Jensen Harris, Microsoft’s former director of user experience (UX), recently railed against the design of the Windows 11 Start menu – Microsoft’s UX flagship.

Jensen Harris, who played a key role in designing the Windows 8 Start menu with its touch-sensitive tiles, says the Windows 11 Start menu has some confusing elements, and even makes his PC feel like ” infected with a virus.

The designer aired his criticisms in a series of Tweets explaining the importance of the Start menu and pointing out some weaknesses in the current design.

“The Start menu is Microsoft’s flagship user experience”

“The Start menu is Microsoft’s flagship user experience. It should represent the best UI design the company is capable of,” writes the former manager. “Today I searched for ‘chrome’ in Windows and was shocked at the user experience. »

Jensen Harris thinks Microsoft’s Start Menu ad promoting the “Bing Wallpaper app” looks like it’s been teleported from the Geocities era of Web 1.0. “Honestly, it looks like she was infected with a virus. The text is misaligned and sits on top of a Windows Vista-era background.

Additionally, the left corner of the ad is rounded – in line with Microsoft’s new Windows 11 app window design – but features a sharp right corner, while the bottom left corner is a hybrid of the two.

The big advertising question

For years, Microsoft has used Start Menu ads to promote its own apps and third-party apps from the Microsoft Store. Many users did not like them. More recently, Microsoft “accidentally” placed ads at the top of File Explorer windows.

Jensen Harris is not a fan of Start menu ads.

“The most important question is why there are banner ads in the Start menu. Is the money earned worth cheapening the experience people have of this highly tactile element of the user interface? It erodes trust. »

The “poorly designed toolbar”

He is highly critical of Microsoft using the Start menu to promote the Chromium-based Microsoft Edge browser. As Jensen Harris points out, Microsoft has given this ad the most space in the Start menu and notes “that it is designed specifically to distract me and prevent me from completing the task I had intended.” Microsoft is aggressively promoting the new Edge browser to Windows 11 users in hopes of weaning them off Google Chrome.

Then there’s the “poorly designed toolbar” containing a “salmon-colored” button with a Bing icon for “open results in browser” that covers two other buttons. The buttons are also not uniformly rounded and square.

For Windows 11, Microsoft chose to align the Start button in the center of the taskbar rather than to the left, where it traditionally was. Jensen Harris thinks the central alignment of the Start button is an error that ignores users’ familiarity with its position on the left.

“Moving the Start button to the middle of the taskbar was not a good decision”
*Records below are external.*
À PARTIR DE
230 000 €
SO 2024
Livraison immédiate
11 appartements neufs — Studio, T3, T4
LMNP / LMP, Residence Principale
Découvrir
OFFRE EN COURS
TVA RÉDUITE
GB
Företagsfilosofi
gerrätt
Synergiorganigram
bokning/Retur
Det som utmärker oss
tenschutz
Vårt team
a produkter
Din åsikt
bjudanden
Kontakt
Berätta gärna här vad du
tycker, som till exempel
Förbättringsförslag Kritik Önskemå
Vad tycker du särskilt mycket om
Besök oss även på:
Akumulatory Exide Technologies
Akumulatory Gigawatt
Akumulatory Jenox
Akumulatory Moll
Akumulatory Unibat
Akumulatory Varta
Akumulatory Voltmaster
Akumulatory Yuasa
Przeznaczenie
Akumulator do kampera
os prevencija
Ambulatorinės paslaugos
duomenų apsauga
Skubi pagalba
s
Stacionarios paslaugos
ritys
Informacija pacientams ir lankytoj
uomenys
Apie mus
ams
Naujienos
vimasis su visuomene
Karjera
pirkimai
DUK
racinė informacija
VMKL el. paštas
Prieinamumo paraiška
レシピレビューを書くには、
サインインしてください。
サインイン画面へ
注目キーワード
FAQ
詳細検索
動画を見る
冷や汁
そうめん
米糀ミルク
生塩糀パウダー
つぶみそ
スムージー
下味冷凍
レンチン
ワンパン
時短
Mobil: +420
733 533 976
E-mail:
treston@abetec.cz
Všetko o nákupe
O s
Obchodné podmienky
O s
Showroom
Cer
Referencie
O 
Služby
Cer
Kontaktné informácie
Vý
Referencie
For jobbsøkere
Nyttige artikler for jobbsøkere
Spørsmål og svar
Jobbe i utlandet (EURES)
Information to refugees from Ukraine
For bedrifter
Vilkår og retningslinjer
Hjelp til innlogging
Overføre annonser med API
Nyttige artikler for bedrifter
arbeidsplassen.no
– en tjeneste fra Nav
“I think moving the Start button to the middle of the taskbar was not a good decision. The corner location not only had decades of muscle memory, but also took full advantage of Fitts’ Law to make it ideally easy to target. It’s worse for the mouse, it’s worse for the touch,” he wrote.

Fortunately, it seems Microsoft’s designers are still paying attention to their former colleague. Jensen Harris notes that Microsoft has “many brilliant designers who care deeply about the work they do.”
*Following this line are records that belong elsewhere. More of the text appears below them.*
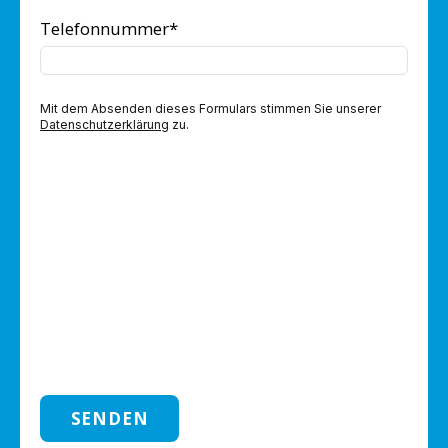
Telefonnummer
*
Mit dem Absenden dieses Formulars stimmen Sie unserer
Datenschutzerklärung
zu.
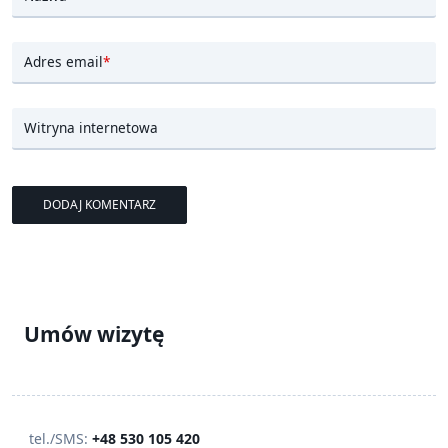
Adres email
*
Witryna internetowa
Umów wizytę
tel./SMS:
+48 530 105 420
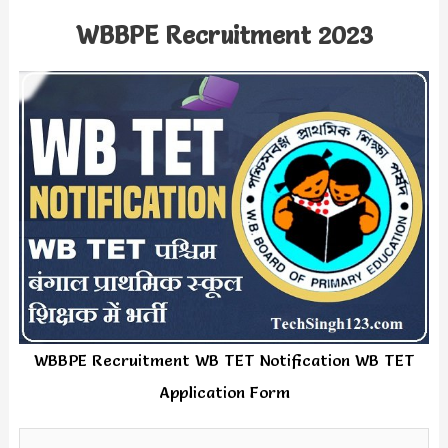
WBBPE Recruitment 2023
WBBPE Recruitment WB TET Notification WB TET
Application Form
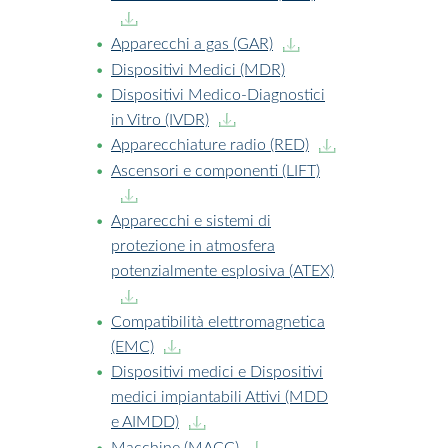
Apparecchi a gas (GAR)
Dispositivi Medici (MDR)
Dispositivi Medico-Diagnostici
in Vitro (IVDR)
Apparecchiature radio (RED)
Ascensori e componenti (LIFT)
Apparecchi e sistemi di
protezione in atmosfera
potenzialmente esplosiva (ATEX)
Compatibilità elettromagnetica
(EMC)
Dispositivi medici e Dispositivi
medici impiantabili Attivi (MDD
e AIMDD)
Macchine (MACC)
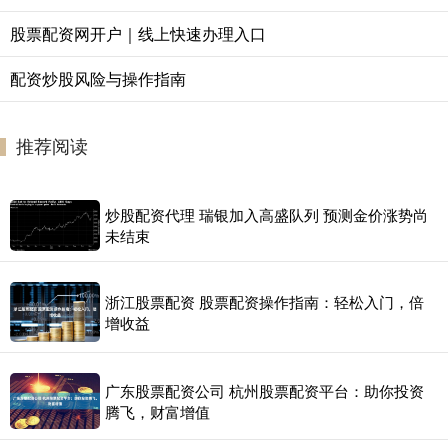
股票配资网开户｜线上快速办理入口
配资炒股风险与操作指南
推荐阅读
炒股配资代理 瑞银加入高盛队列 预测金价涨势尚
未结束
浙江股票配资 股票配资操作指南：轻松入门，倍
增收益
广东股票配资公司 杭州股票配资平台：助你投资
腾飞，财富增值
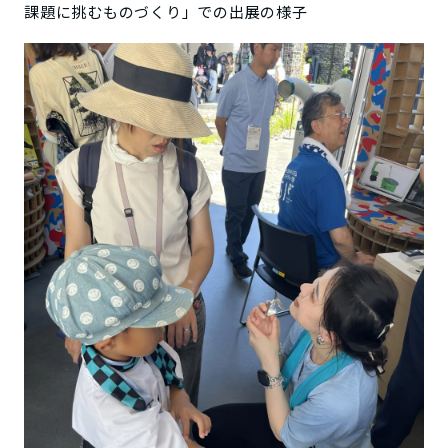
課題に挑むものづくり」での出展の様子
Within 24 hours of its review, Microsoft pulled the Bing wallpaper ad and made some design improvements.

“Design is not the enemy of monetization”

Jensen Harris’ final word on Windows 11 Start Menu UX is that it’s possible to strike a balance between UX and monetizing desktop space.

“Remember that design is not the enemy of monetization. It can be difficult to find compromises, but a good all-round user experience makes for good marketing and monetization. Experience design is the friend of business success because it leads to products people love to use,” did he write.